Kaladin Celebrates his 20th year in this book. According to WoR the storms go through a 2 year cycle of 1000 days. That would make on year in Roshar 500 days, which would make Kaladin ~27 years old ( by our notion of time). Are the days/nights there shorter, or do they just mature and develop slightly slower than a regular human?  

Edited by Charper
Posted (edited)

I believe the days are slightly shorter. I can't remember exactly how much shorter, and I don't really feel like calculating it, but we know one Rosharan year is equal to about 1.1 Earth years. So Kaladin is around 22.

 

There's a comprehensive list of Stormlight Archive character ages from Aether over here.

Edited by AonarFaileas
Posted (edited)

Oh wow, that is really interesting and surprisingly in depth- thanks!

 

Edit: According to it being 1.1 earth years then  each day is only 19.272 hours... huh.
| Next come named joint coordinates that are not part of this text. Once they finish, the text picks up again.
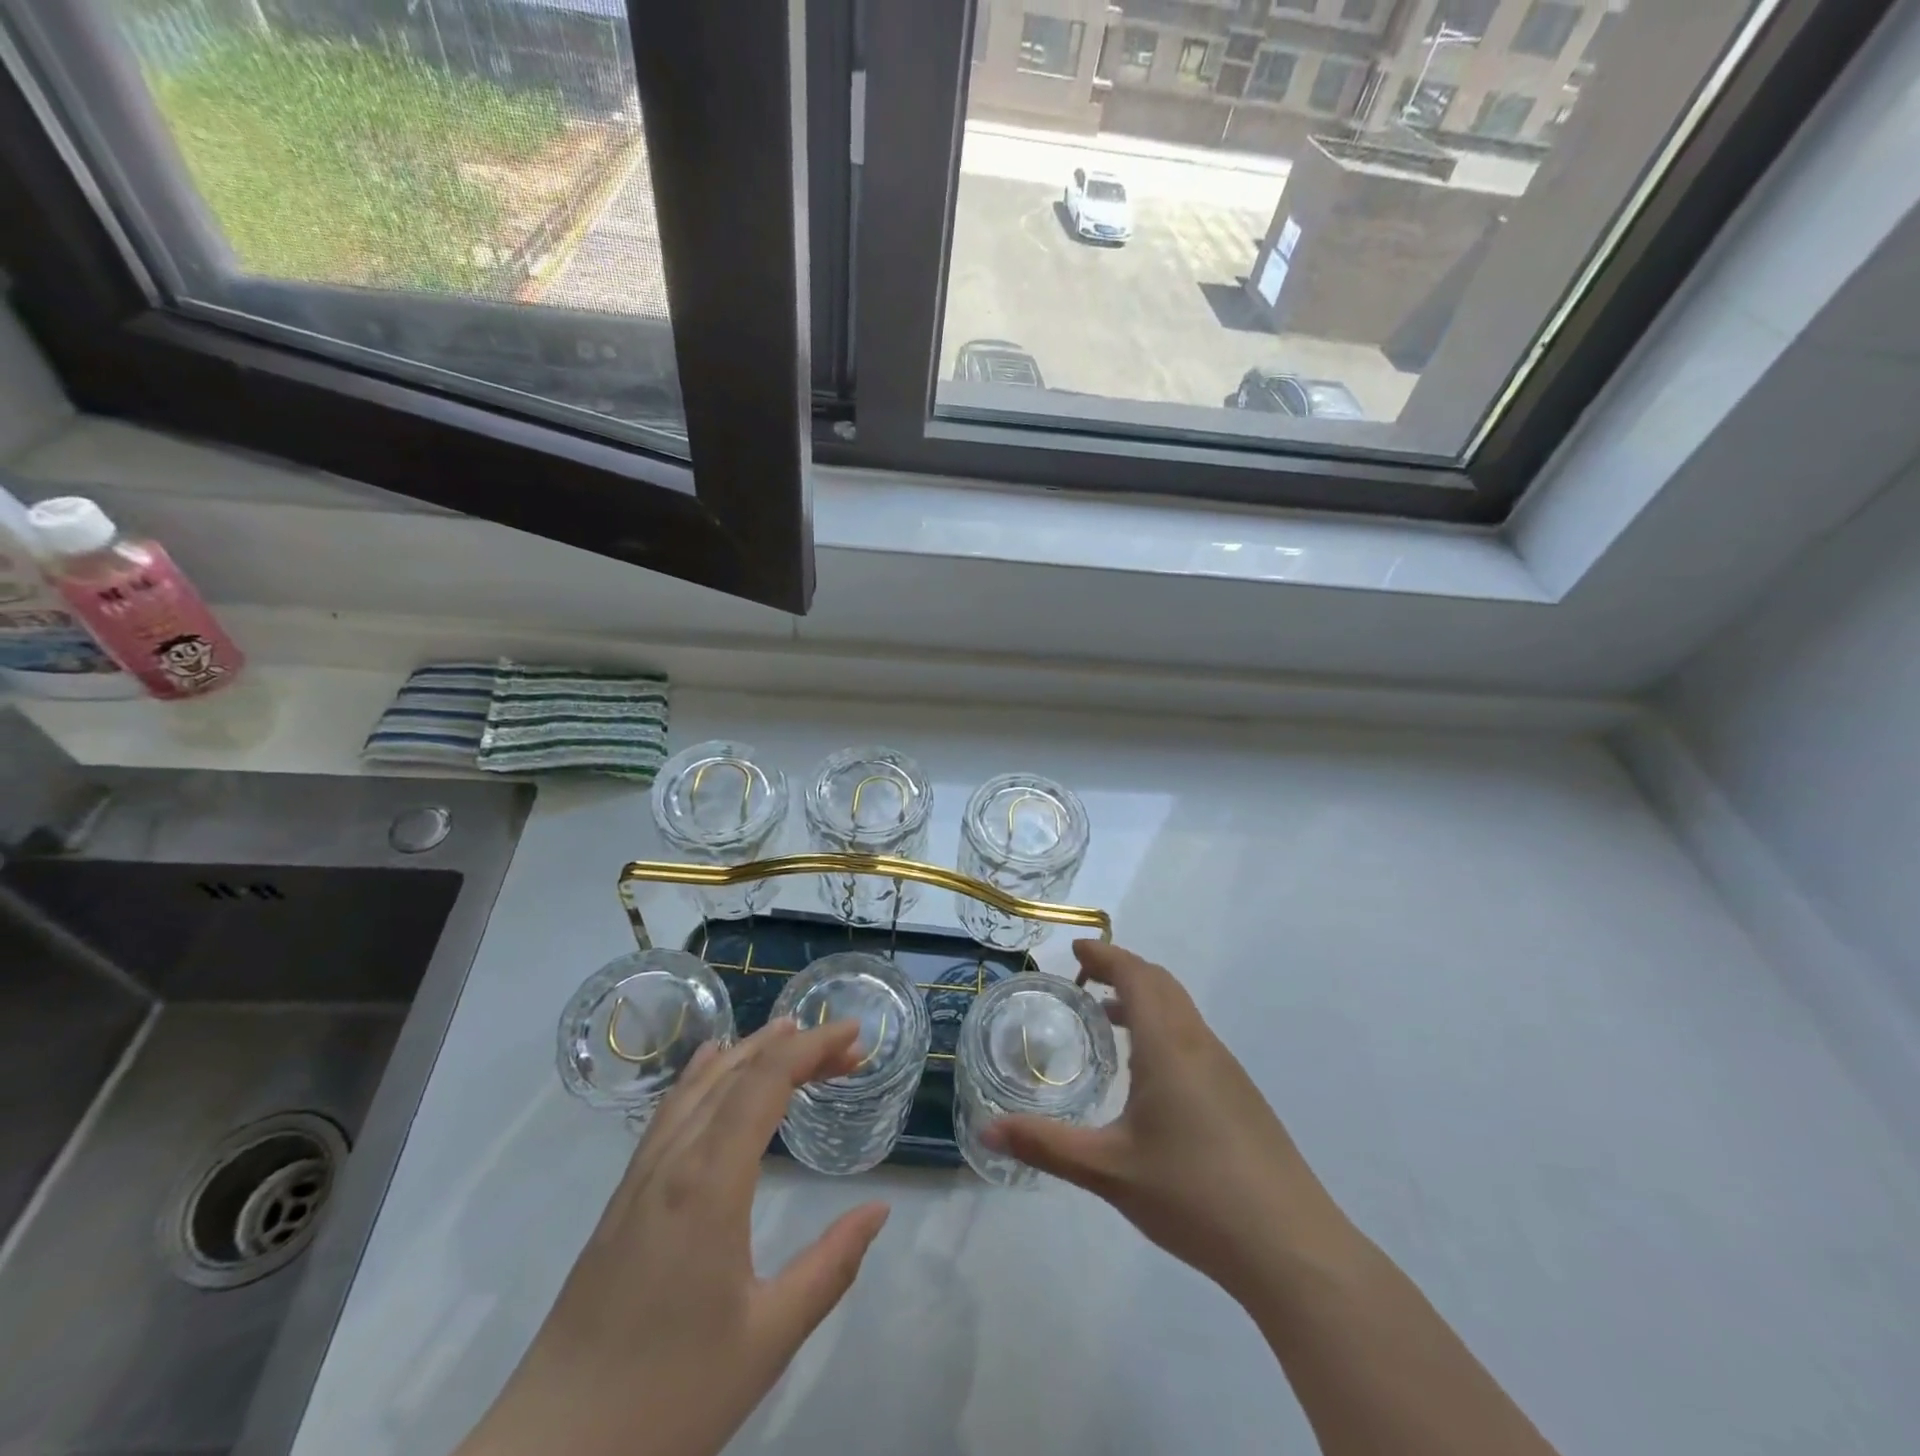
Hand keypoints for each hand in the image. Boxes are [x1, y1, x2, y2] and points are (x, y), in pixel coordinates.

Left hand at [457, 1019, 889, 1455]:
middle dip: (792, 1045)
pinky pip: (671, 1111)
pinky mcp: (623, 1198)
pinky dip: (704, 1075)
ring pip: (699, 1084)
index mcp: (710, 1182)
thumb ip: (831, 1266)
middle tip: (843, 1046)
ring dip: (749, 1051)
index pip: (766, 1081)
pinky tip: (712, 1070)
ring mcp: (641, 1175)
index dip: (813, 1046)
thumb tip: (878, 1209)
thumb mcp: (767, 1338)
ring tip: (789, 1034)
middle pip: (736, 1071)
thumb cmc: (668, 1397)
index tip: (855, 1034)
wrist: (549, 1454)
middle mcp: (673, 1160)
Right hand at [984, 940, 1353, 1300]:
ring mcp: (1226, 1069)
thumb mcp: (1107, 1171)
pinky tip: (1145, 1075)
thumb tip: (985, 1129)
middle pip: (1160, 983)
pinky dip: (1161, 1028)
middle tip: (1082, 980)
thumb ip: (1045, 1146)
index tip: (1075, 949)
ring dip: (1143, 999)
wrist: (1290, 1247)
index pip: (1136, 975)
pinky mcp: (1241, 1096)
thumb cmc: (1193, 1195)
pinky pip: (1193, 1038)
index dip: (1105, 955)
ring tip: (1106, 1020)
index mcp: (1168, 1045)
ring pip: (1180, 1010)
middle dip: (1121, 970)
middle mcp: (1199, 1043)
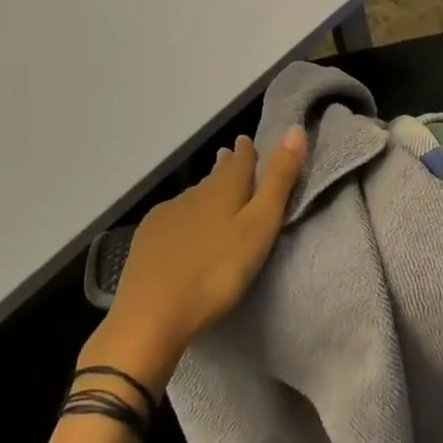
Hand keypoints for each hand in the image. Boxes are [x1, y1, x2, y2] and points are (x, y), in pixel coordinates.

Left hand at [88, 128, 307, 391]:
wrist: (152, 314)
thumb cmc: (217, 271)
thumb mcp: (260, 226)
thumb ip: (279, 180)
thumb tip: (295, 128)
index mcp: (225, 188)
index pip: (240, 160)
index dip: (247, 151)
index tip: (248, 141)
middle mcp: (195, 193)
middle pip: (215, 176)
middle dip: (226, 168)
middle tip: (230, 159)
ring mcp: (167, 214)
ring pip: (194, 195)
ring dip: (206, 192)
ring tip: (212, 194)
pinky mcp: (147, 238)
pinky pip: (173, 216)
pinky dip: (184, 215)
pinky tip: (182, 227)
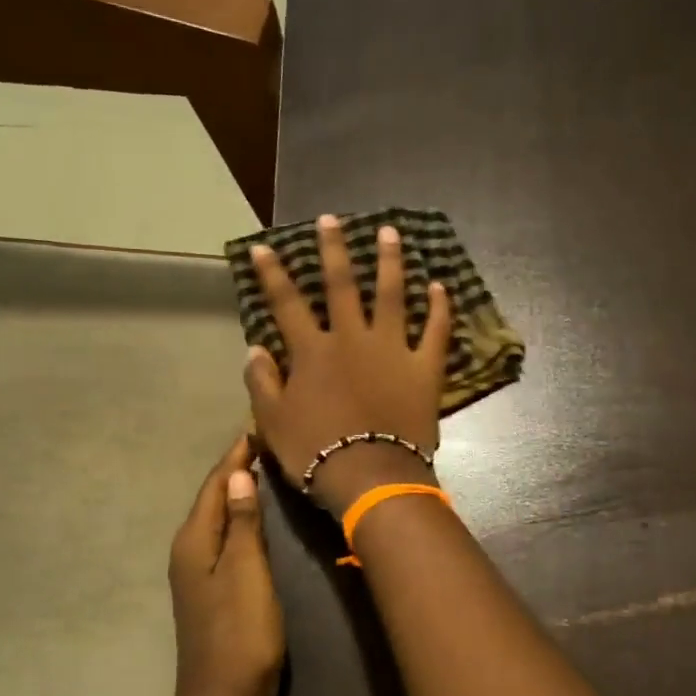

I suppose that's sort of reasonable. 

Edited by Charper
Posted

the rosharan day is 20 hours, with a rosharan hour roughly equivalent to a earth hour. So the scadrial year is equivalent to 1.14 earth years.

 

It may also interest you to know that the gravity on roshar is 0.7 g and the atmosphere is richer in oxygen (we don't know by how much)

Posted (edited)

Let me guess: it's 50 minutes.

 

E: no, just checked on calculator, apparently it's 57.816 minutes.

Edited by name_here
Posted

But it's 50 Rosharan minutes. :)

I was just thinking about this... Does this mean that a Rosharan second is .02 Rosharan minutes, or about 1.4 Earth seconds?

 

Also, why use "minutes" and "seconds" in that case? Seems needlessly confusing.

Posted

I was just thinking about this... Does this mean that a Rosharan second is .02 Rosharan minutes, or about 1.4 Earth seconds?

 

Also, why use "minutes" and "seconds" in that case? Seems needlessly confusing.

 

It's only terribly confusing to people who want to do high-precision mathematics. Generally it's good enough to just know the rough lengths and relative values of the units of time.

Posted

Well, it's still slightly weird to realize that any time the word "second" was used it must have actually meant 1.4 seconds. But I recall now that units have not always had their current standard definitions, so there's real-world precedent. For instance, the length of an hour used to vary with the length of the day. It does seem that "seconds" have always been essentially the same length (although they're now defined based on radiation of cesium-133, since days are slowly lengthening so "1/86400 of a day" isn't precise enough.)